[Opening Supplied entries section]

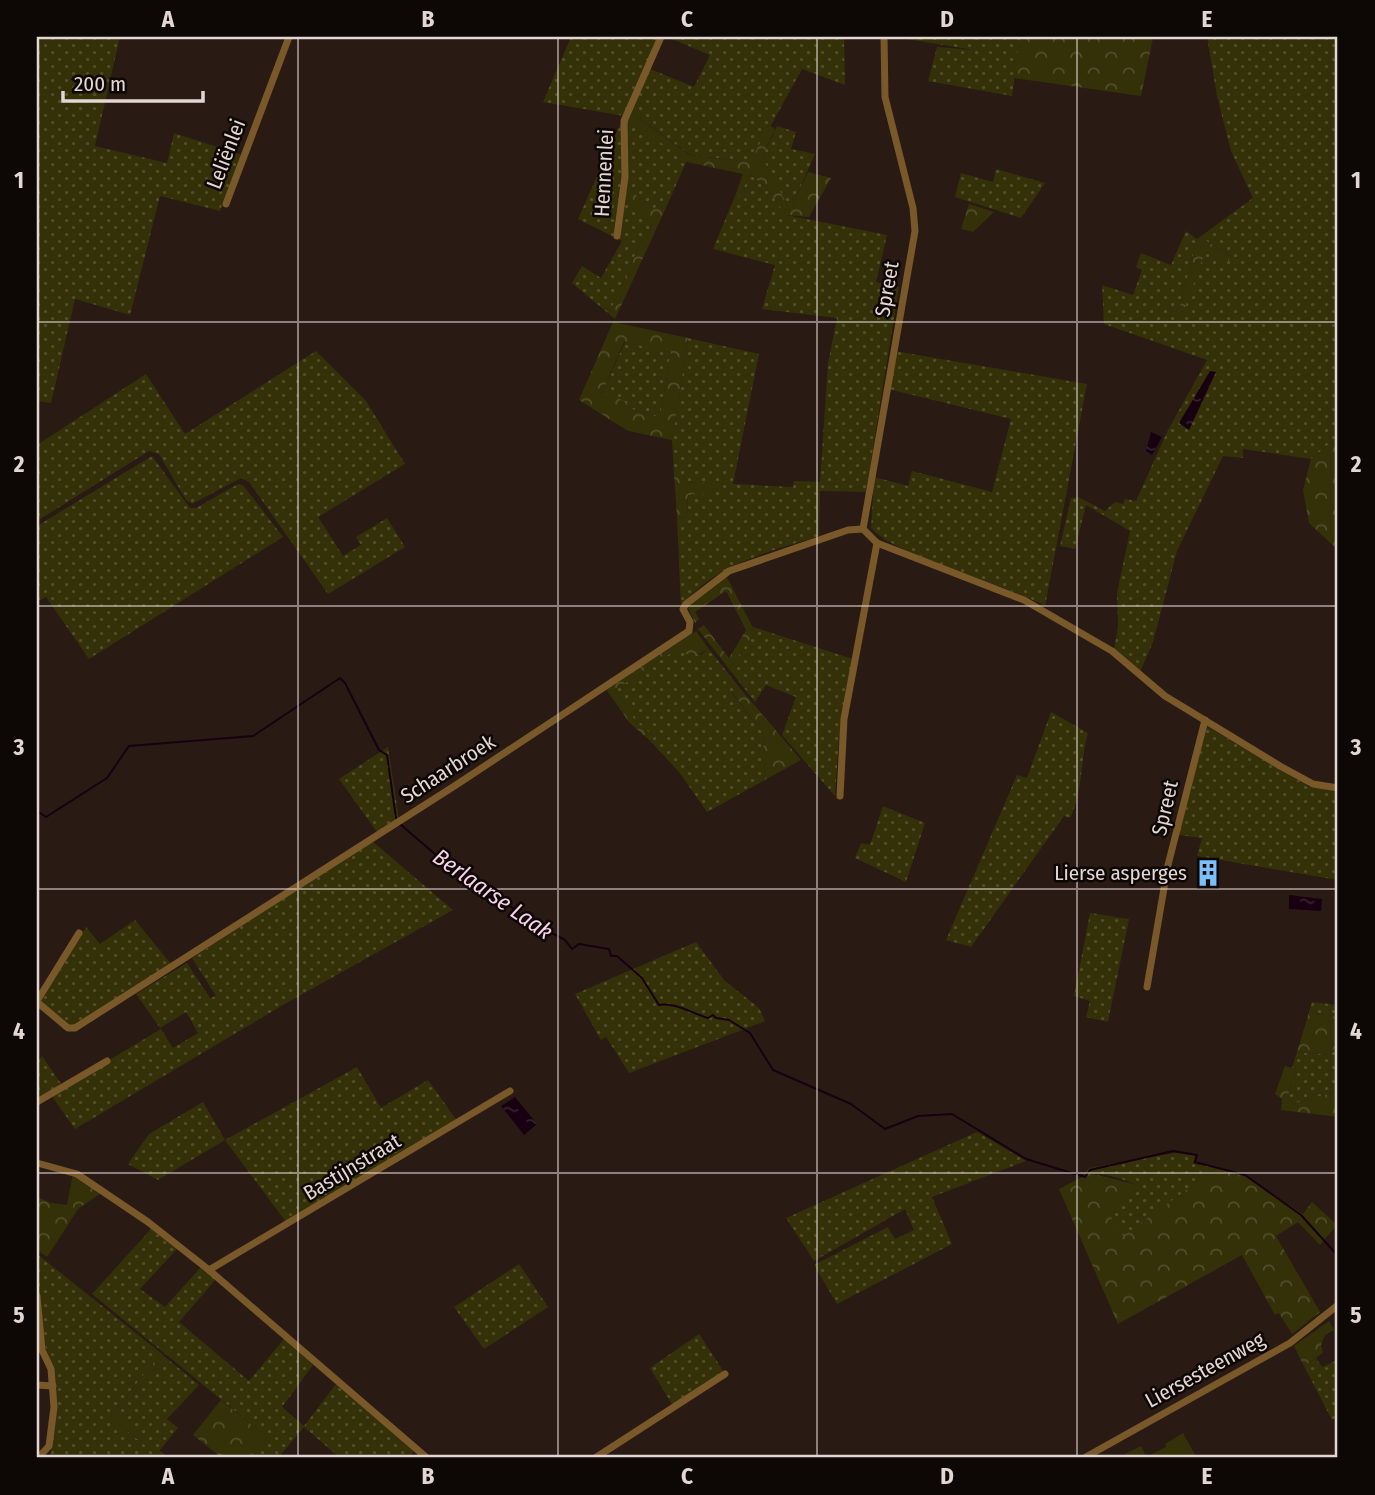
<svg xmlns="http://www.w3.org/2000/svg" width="1375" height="1495" font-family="'Fira Sans Condensed',sans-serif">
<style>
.grass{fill:url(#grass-dots)}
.forest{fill:url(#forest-crowns);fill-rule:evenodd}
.pitch{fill:#343108}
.water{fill:url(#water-ripples)}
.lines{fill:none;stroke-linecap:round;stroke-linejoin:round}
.stream{stroke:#180011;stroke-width:2}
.minor{stroke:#79582a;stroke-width:7}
.grid{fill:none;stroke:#e2d7d3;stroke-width:2;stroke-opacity:0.55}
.labels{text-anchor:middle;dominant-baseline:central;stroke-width:5;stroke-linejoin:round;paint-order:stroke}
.street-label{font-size:21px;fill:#e2d7d3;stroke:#0d0705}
.poi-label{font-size:21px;fill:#e2d7d3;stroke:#0d0705;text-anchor:end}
.water-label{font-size:23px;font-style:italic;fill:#fad1eb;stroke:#0d0705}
.neatline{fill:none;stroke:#e2d7d3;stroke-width:2.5}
.grid-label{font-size:23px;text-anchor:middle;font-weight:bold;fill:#e2d7d3}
</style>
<defs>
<pattern id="grass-dots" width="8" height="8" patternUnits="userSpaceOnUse" patternTransform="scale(1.75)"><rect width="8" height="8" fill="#343108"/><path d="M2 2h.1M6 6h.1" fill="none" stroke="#514e2b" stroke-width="1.8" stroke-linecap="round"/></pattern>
<pattern id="forest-crowns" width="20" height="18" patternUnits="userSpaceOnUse" patternTransform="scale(1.75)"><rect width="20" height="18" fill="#343108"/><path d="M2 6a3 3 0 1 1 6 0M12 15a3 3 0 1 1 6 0" fill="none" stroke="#514e2b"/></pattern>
<pattern id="water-ripples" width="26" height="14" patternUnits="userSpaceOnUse" patternTransform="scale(1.75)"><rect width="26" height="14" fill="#180011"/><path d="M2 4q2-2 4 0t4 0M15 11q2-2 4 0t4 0" fill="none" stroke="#392433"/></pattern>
</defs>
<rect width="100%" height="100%" fill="#291a14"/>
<g class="grass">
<path d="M41,37h79l-25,109 72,17 7,-30 68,22 -22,56 -60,-15 -30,119 -55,-16 -24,104 -13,-2 -1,3v-346z"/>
<path d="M571,37h88l-35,78 63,45 -22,50 -7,-5 -4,4 -28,-21 -1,11 27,24 -4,15 -6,2 -33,74 -37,-31 10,-17 19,12 21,-37 -44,-22 46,-103 -81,-14z"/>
<path d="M667,37h177l1,48 -43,-16 -49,89 -13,3 -50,-6 -60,-44 20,-42 44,18 16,-32z"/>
<path d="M895,37h125l-8,59 -84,-15 9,-34 37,3z"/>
<path d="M1207,37h131v400l-27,22 -68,-10v9l-20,-2 -46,95 -24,91 -13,30 -26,-23 4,-22 -1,-34 13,-62 -44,-26 -11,44 -15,-3 11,-48 7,-1 27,14 10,-9 8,2 2,-5 11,2 31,-69 40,-72 -103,-36 -2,-39 31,10 9,-25 -6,-3 5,-14 30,12 15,-34 11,8 -19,75 27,-62 23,9 3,-5 -31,-19 53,-39 -22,-47 -14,-55z"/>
<path d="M777,126l19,6 -5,17 24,5 -23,52h-4l-26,-48z"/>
<path d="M996,169l49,14 -24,35 -66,-21 6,-24 32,9z"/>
<path d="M750,174l16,13 20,28 101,20 -11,47 23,5 -33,205 -46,-1 -1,45c-50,16 -105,28 -138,71l-4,-89 10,-1 1,-23 28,-10 -28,-2 -8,-8h-6l-2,-34 16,-102 71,16 -26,130 60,3 1,-6 26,1 8,-119 9,-45 -75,-9 13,-44 -62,-16 22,-53 4,1z"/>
<path d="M625,342l46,10 -11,66 -32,-10 -26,-15z"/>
<path d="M316,351l50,50 39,63 -87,53 25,39 18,-11 -5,-8 31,-19 18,29 -77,47 -79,-112 -8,-4 -49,26 -6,-4 -27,-46 -10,-3 -112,70v-76l109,-71 39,60z"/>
<path d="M895,351l192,33 -42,222c-41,-23 -150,-50 -174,-78l3,-51 34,9 4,-15 80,21 19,-73 -123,-30z"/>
<path d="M152,456l38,52h6l42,-24 5,1 40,52 -194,122 -43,-62 -9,5v-76z"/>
<path d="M753,627l100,32 -14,80 -4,57 -53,-61 14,-38 -30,-12 -11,17 -26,-33 26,-37z"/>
<path d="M708,648l31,39 -7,6 31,40 2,47 -58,32 -28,-40 -28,-30 3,-6 -18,-14 -21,-32 60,-40 26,5z"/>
<path d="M1051,712l37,21c-8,28 -5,59 -18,85l-6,-2 -93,131 -25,-7 71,-165 10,3z"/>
<path d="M1206,726l104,61 28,5v88l-141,-24 5,-18 -23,-3z"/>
<path d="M388,747l11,72 -22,13 -38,-53z"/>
<path d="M883,806l42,17 -19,59 -51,-24 6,-15 9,2z"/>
<path d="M372,841l81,69 -170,95 -208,124 -24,-34 110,-66 12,19 25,-15 -12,-21 -26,16 -24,-34 51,-31 23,35 6,-2 -24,-38z"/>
<path d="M1090,913l39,6 -21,103 -22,-5 4,-16 -16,-5z"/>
<path d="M135,920l36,44 -95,61 -5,1 -31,-25 46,-74 14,17z"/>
<path d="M696,942l28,38 35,28 6,13 -136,52 -23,-36 -5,3 -26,-46z"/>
<path d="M1312,1002l26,3v12l-29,-5z"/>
<path d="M1338,1049v42l-45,13 -5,-9 9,-26 -5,-1 5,-16 33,3 3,-5z"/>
<path d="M42,1056l20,29 -25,15v-37z"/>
<path d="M357,1067l24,41 47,-28 30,42 -172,100 -61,-82 -67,40 -30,-16 21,-30 54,-32 22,38z"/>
<path d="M977,1132l49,29 -94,36 20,47 -115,60 -23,-39 74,-38 7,12 19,-9 -9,-21 -91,52 -28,-43z"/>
<path d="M1175,1153l20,2 -2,9 25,3 -95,70 -15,-23 33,-28c-17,-5 -42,-18 -58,-10l6,-8z"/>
<path d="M151,1229l26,20 -37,40 25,18 36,-40 15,12 -37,43 70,59 35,-42 29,26 -31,42 22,19 32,-42 78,67 -5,7h-69l-36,-31 -26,31h-28l17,-21 -175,-143z"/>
<path d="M37,1254l124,99 -51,64 51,41 -111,-1 5,-34 -1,-50 -9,-27 -8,-61z"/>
<path d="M519,1264l29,43 -64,42 -30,-42z"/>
<path d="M699,1334l25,38 -51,34 -23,-38z"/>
<path d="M164,1356l35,29 -32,34 11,9 -19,23 -43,-36z"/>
<path d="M1316,1358l6,9 16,-7v56l-6,4 -28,-54z"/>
</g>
<g class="forest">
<path d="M1020,37l133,1 -12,58 -127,-18z"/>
<path d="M630,111l59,44 51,6 13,-4 16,-32 6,4 -13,29 26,48h4l16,-34 23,6 -22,39 -23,-2 -20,-28 -16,-13 -11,23 -4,-1 8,-22 -56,-12 -60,-44z"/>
<path d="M627,188l27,21 4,-4 7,5 -50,109 -6,-5 33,-74 6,-3 4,-13 -27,-25z"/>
<path d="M969,204l25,8 -21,20 -12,-3z"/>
<path d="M1200,237l31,19 -3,6 -23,-10 -23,64 -4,-2 19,-75z"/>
<path d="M613,322l75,16 -16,102 -44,-9 -49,-31zM624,342l47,10 -11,66 -32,-10v-6l-26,-9z"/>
<path d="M1338,437v113l-29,-27 -6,-33 8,-31z"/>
<path d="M674,474h6l8,8 28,1 -2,12 -26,-1 -1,23 -10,1z"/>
<path d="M727,577l28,55 -26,37 -31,-40 6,-4 25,33 17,-28 -20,-39 -31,21 4,7 -4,4 -7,-16z"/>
<path d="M696,631l12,17c-12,11 -19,7 -33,2l-60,40 21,32 18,14 -3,6 -22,-20 -23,-33z"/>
<path d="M739,687l62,73 -36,20 -2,-47 -31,-41z"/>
<path d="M1309,1012l29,5v32l-5,1 -2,5 -34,-3z"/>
<path d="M1285,1066l12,3 -9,26 5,9 45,-13v26l-57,-7 1,-11 -7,-5z"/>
<path d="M1218,1167l26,9 59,38 9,-12 25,23 -17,20 -22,-23 -22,14 44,76 -28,22 -13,-21 -4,2 -33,-60 -124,69 -59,-135 31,-16 51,13 -32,28 14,22z"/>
<path d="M73,1174l28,19 -23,16 -31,48 -10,-7v-53l14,6 16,2z"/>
<path d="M1329,1321l5,9 -9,5 -4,10 2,8 -19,13 -10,-20z"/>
<path d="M161,1353l3,3 -48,59 53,43h5h-13l-51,-41z"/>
<path d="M221,1400l46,37 -17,21h-28l-29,-23z"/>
</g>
<g class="pitch">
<path d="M1183,1433l14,25h-46l-1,-3 16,-8 -1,-3z"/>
<path d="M1141,1446l6,12h-30z"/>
</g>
<g class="water">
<path d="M1210,371l6,1 -27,58 -10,-7z"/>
<path d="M1151,432l11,5 -10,18 -6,-4z"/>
<path d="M1289,895l33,4 -1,12 -32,-2z"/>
<path d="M515,1097l22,27 -13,11 -23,-29z"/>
</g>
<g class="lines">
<g class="stream">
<path d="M37,811l9,6 61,-39 22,-32 124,-10 87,-58 5,5 34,67 8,5 9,63"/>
<path d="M400,824l36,31 63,42 28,23 38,20 7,9 7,-5 30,5 2,7h6l25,22 17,27c16,-3 32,8 49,13l5,-3 3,3 13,2 21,13 23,37 78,34 34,25 33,-13 34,-2 74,45 59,18 5,-7 83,-19 24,4 -2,7 50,13 56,40 37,41"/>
</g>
<g class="minor">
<path d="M884,37l1,60 28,111 2,23 -52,298 14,14 147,57 88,51 53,45 115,70 33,18 25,4"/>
<path d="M226,204l63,-167"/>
<path d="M617,236l8,-59 -1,-56 37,-84"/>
<path d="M840,796l4,-77 33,-176"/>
<path d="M1147,987l21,-122 37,-145"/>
<path d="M37,1001l42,-68"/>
<path d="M37,1002l31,26h7l381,-243 233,-154 1,-9 -7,-13 3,-5 43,-33 119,-41 15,-1"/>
<path d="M37,1102l70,-41"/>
<path d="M37,1163l40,11 71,48 61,48 218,188"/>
<path d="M209,1270l301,-179"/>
<path d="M37,1296l5,54 9,19 3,38 -5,39 -11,12"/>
<path d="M37,1385l16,1"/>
<path d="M595,1458l130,-84"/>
<path d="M1084,1458l206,-115 48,-38"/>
</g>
</g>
<path class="grid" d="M298,37v1421M558,37v1421M817,37v1421M1077,37v1421M37,322h1301M37,606h1301M37,889h1301M37,1173h1301"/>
<defs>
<symbol id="building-bare" viewBox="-9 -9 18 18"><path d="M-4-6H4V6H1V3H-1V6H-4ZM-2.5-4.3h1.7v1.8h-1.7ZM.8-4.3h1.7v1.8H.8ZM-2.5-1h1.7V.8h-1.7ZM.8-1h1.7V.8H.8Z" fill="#7cbef9" stroke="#0d0705" stroke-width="2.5" paint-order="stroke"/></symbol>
</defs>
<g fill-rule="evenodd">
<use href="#building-bare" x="1189" y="854" width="38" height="38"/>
</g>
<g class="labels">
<g class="street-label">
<text transform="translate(226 154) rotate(-69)">Leliënlei</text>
<text transform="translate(604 173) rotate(-87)">Hennenlei</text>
<text transform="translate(887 289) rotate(-80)">Spreet</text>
<text transform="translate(448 769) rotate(-33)">Schaarbroek</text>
<text transform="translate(1165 808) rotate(-77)">Spreet</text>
<text transform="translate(352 1167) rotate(-31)">Bastijnstraat</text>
<text transform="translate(1205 1370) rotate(-29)">Liersesteenweg</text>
</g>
<g class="poi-label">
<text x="1187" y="873">Lierse asperges</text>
</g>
<g class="water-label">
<text transform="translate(493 894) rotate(35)">Berlaarse Laak</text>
</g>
</g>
<rect width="1375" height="1495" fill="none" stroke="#0d0705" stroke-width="77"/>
<path d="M63 91v10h140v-10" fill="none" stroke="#e2d7d3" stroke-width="3.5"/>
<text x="74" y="91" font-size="21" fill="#e2d7d3" stroke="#0d0705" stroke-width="5" paint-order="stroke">200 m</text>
<rect x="38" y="38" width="1298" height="1418" class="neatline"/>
<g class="grid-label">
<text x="168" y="27">A</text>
<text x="428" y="27">B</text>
<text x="687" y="27">C</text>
<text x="947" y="27">D</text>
<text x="1207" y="27">E</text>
<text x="19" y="188">1</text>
<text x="1356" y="188">1</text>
<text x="19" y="472">2</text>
<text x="1356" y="472">2</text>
<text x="19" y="755">3</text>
<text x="1356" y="755">3</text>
<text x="19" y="1039">4</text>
<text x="1356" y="1039">4</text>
<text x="19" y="1323">5</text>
<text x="1356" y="1323">5</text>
<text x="168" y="1484">A</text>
<text x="428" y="1484">B</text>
<text x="687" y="1484">C</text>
<text x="947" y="1484">D</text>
<text x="1207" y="1484">E</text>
</g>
</svg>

[Closing Supplied entries section]

What you will do =
Filter the records for lines containing the word "evenodd" and copy each one.

Output of the task =
.forest{fill:url(#forest-crowns);fill-rule:evenodd}
<g fill-rule="evenodd">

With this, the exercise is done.